Last week, those involved in and studying the surrogate phenomenon gathered at Wayne State for a conference--”Making Babies: Can We Do It Better?” The discussions centered on some of the issues raised by these new family roles and the legal, social and medical rights of the child, the surrogate and the biological father. Surrogates spoke openly about how they felt after delivering and relinquishing the rights to a child carried for nine months. They discussed such concerns as: Should the new parents tell the child--and when? What right does a surrogate have toward the child? Can she change her mind? What legal recourse does the adopting family have in such a traumatic event? What about informed consent? Should all parties involved be counseled? How much money should the surrogate request?
The last question is at the crux of every legal, moral and ethical issue involved in surrogate parenting. Baby selling is illegal; is surrogate mothering just a clever way to sell babies? (Women receive anywhere from $10,000 to $20,000 for carrying a baby to term for another couple.)
The legal system turns to the closest thing it knows to curb such transactions: adoption laws. In most states, it is against the law to consent to the adoption of a child until after it’s born, according to Doris Jonas Freed, a lawyer for the New York chapter of the American Bar Assn.
In addition, it is illegal to pay money for a child. But there are no laws regarding surrogate motherhood. Thus, most of these arrangements are made and handled in a sub rosa manner.
So far, while many legislative bills have been introduced to protect the rights of the baby born to a surrogate, none has become law. Only one state, Michigan, has passed a law making it a violation of the adoption laws to pay money in connection with a surrogate-born child adoption. But now, a new kink enters the surrogate controversy: A new generation of surrogate mothers--family and friends of infertile couples--is delivering gratis.
‘A Whole New Entity’
“With no money changing hands, we are looking at a whole new entity,” said Alex Moschella of Rollins & Moschella, the Boston law firm that handled the adoption of Carole and Ernie Jalbert’s daughter, Kristen Jennifer. In this case, one of a handful of no-fee cases, Moschella ensured that the adoption went through the normal legal channels. In Massachusetts, when unrelated people seek to adopt a child, a state agency investigation is mandatory. But these people are blood relatives. “We are trying to treat this as a step-parent adoption,” the lawyer said in an interview before the adoption was finalized. “Ernie is the biological father, and his wife, Carole, merely wants to adopt Kristen.”

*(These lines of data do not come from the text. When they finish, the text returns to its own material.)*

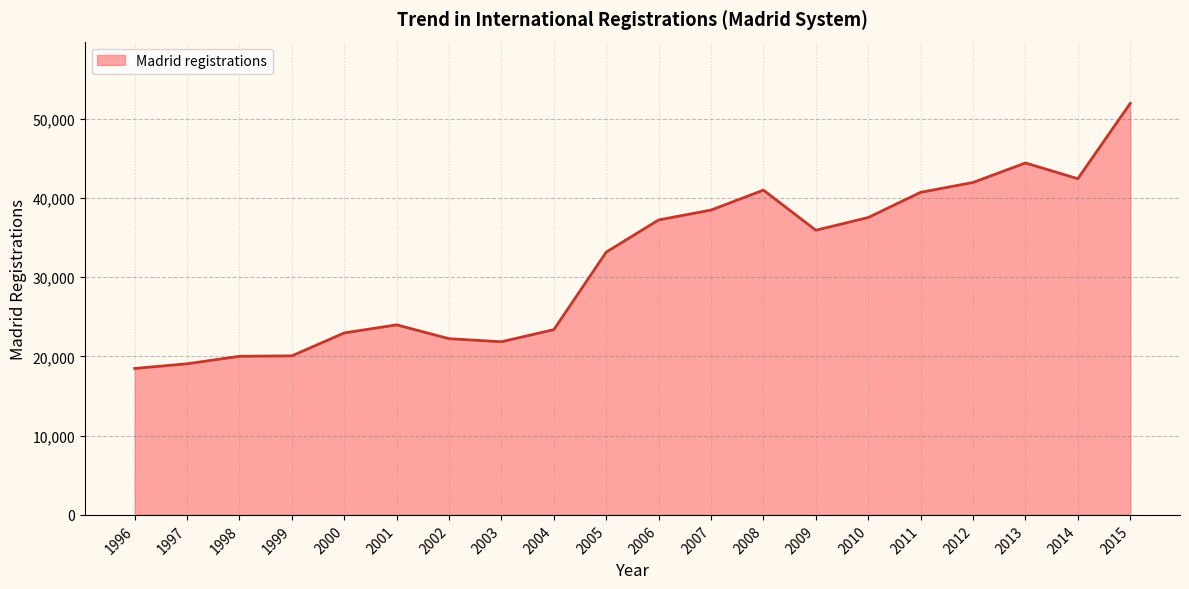

What is the difference between the maximum and minimum values?

33453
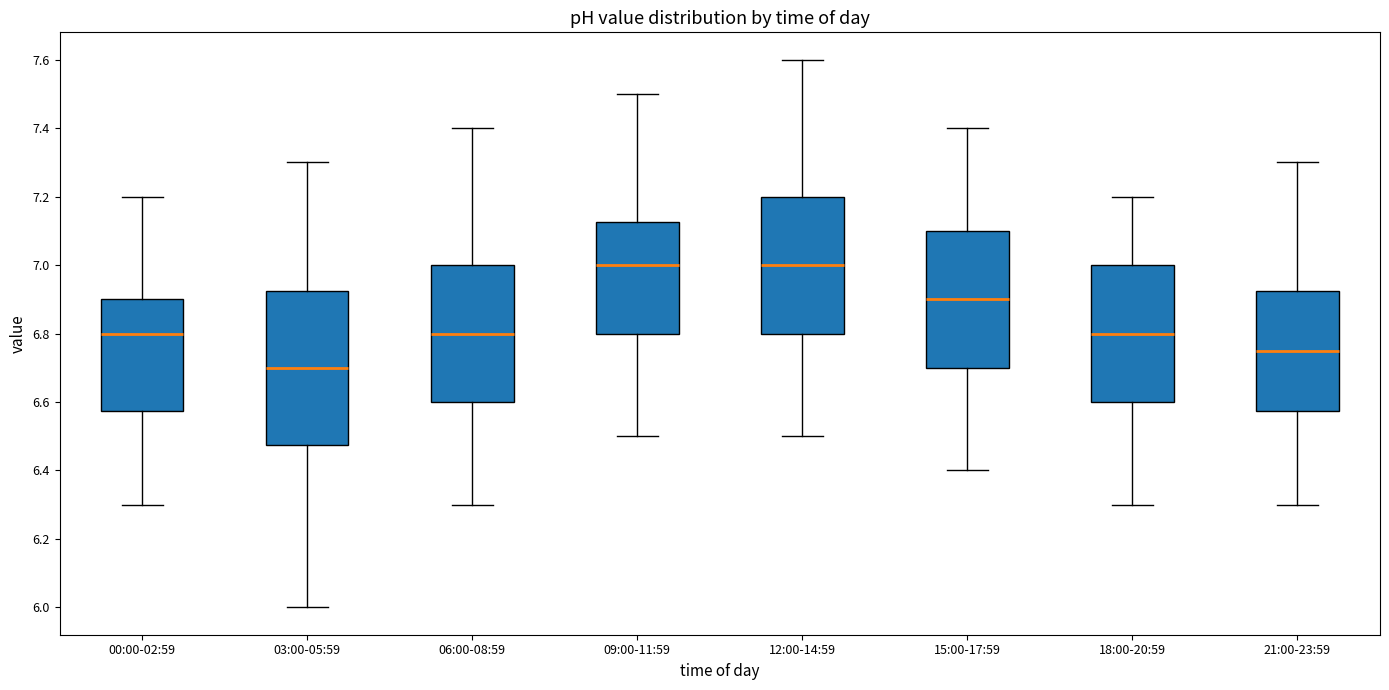

Reading left to right, read every box against the y-axis: the position of its median line, the range the box covers, and the ends of its whiskers. The values are not printed on the chart, so give them approximately, as read against the axis.

00:00-02:59: median 6.80, box 6.58 to 6.90, whiskers 6.30 to 7.20
03:00-05:59: median 6.70, box 6.48 to 6.92, whiskers 6.00 to 7.30
06:00-08:59: median 6.80, box 6.60 to 7.00, whiskers 6.30 to 7.40
09:00-11:59: median 7.00, box 6.80 to 7.12, whiskers 6.50 to 7.50
12:00-14:59: median 7.00, box 6.80 to 7.20, whiskers 6.50 to 7.60
15:00-17:59: median 6.90, box 6.70 to 7.10, whiskers 6.40 to 7.40
18:00-20:59: median 6.80, box 6.60 to 7.00, whiskers 6.30 to 7.20
21:00-23:59: median 6.76, box 6.58 to 6.92, whiskers 6.30 to 7.30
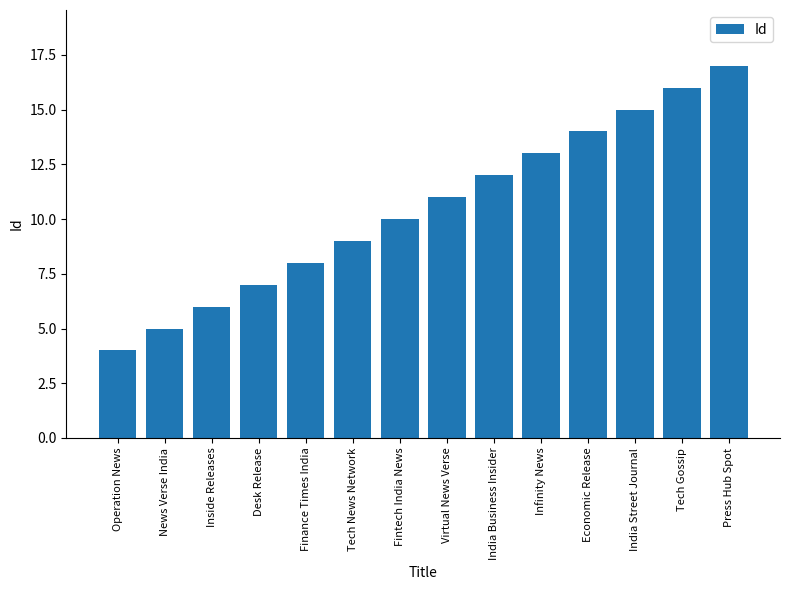

What position from the left is Economic Release?

11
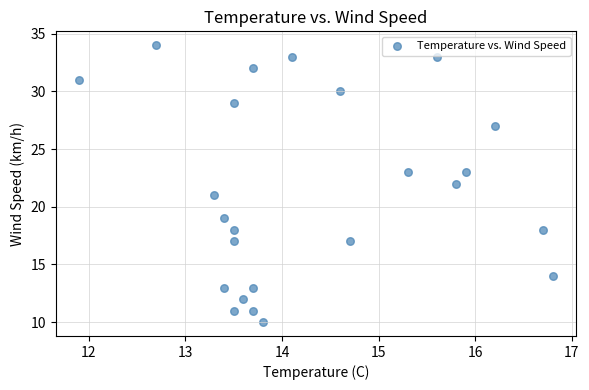

What is the range of Y values (max minus min)?

24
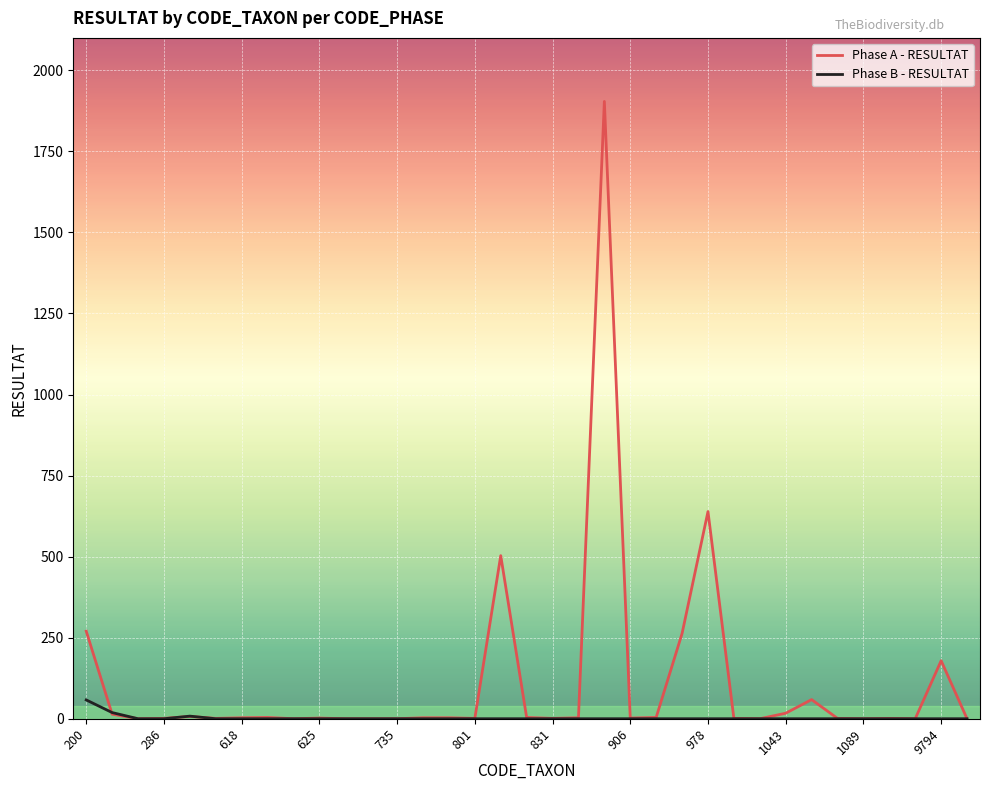

What is the maximum value shown in the chart?

1904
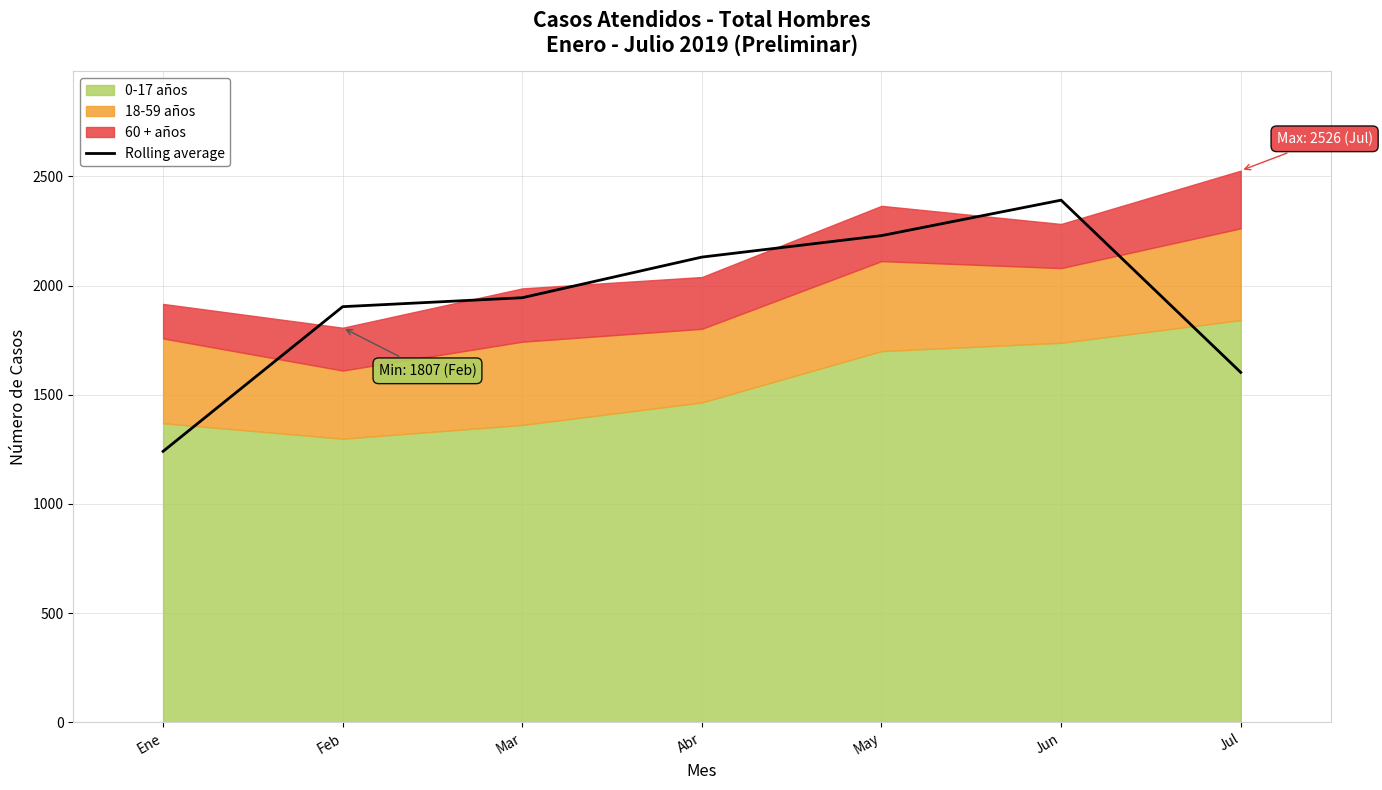

The value at Abr is 2130.3. True or false?

True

According to researchers, money is not the only thing enticing women into becoming surrogates. Parker followed 30 surrogates and found that there were a number of reasons people chose to have babies for other women. While more than 90% of the 30 surrogates he followed required a fee, that was never the whole story. Many wanted the experience of pregnancy. One-third of the women had a prior voluntary loss (through abortion or adoption) and decided to overcome the loss by becoming a surrogate.
LeRoy Walters, director of the Center for Bioethics at the Kennedy Institute of Ethics at Georgetown University, believes that carrying a child for a friend or family member may ensure a healthy life style on the part of the surrogate. “A woman will be more careful not to smoke or drink during pregnancy because she will be seeing the child in the future,” he theorized. “If this is a non-commercial transaction, in many respects it is similar to giving up a kidney to a relative.”
As long as those parties involved discuss the potential pitfalls, the “what ifs”--what if a surrogate does not give up the child after birth or a child is born with a defect, for example--Walters said he doesn’t think there are really any ethical dilemmas.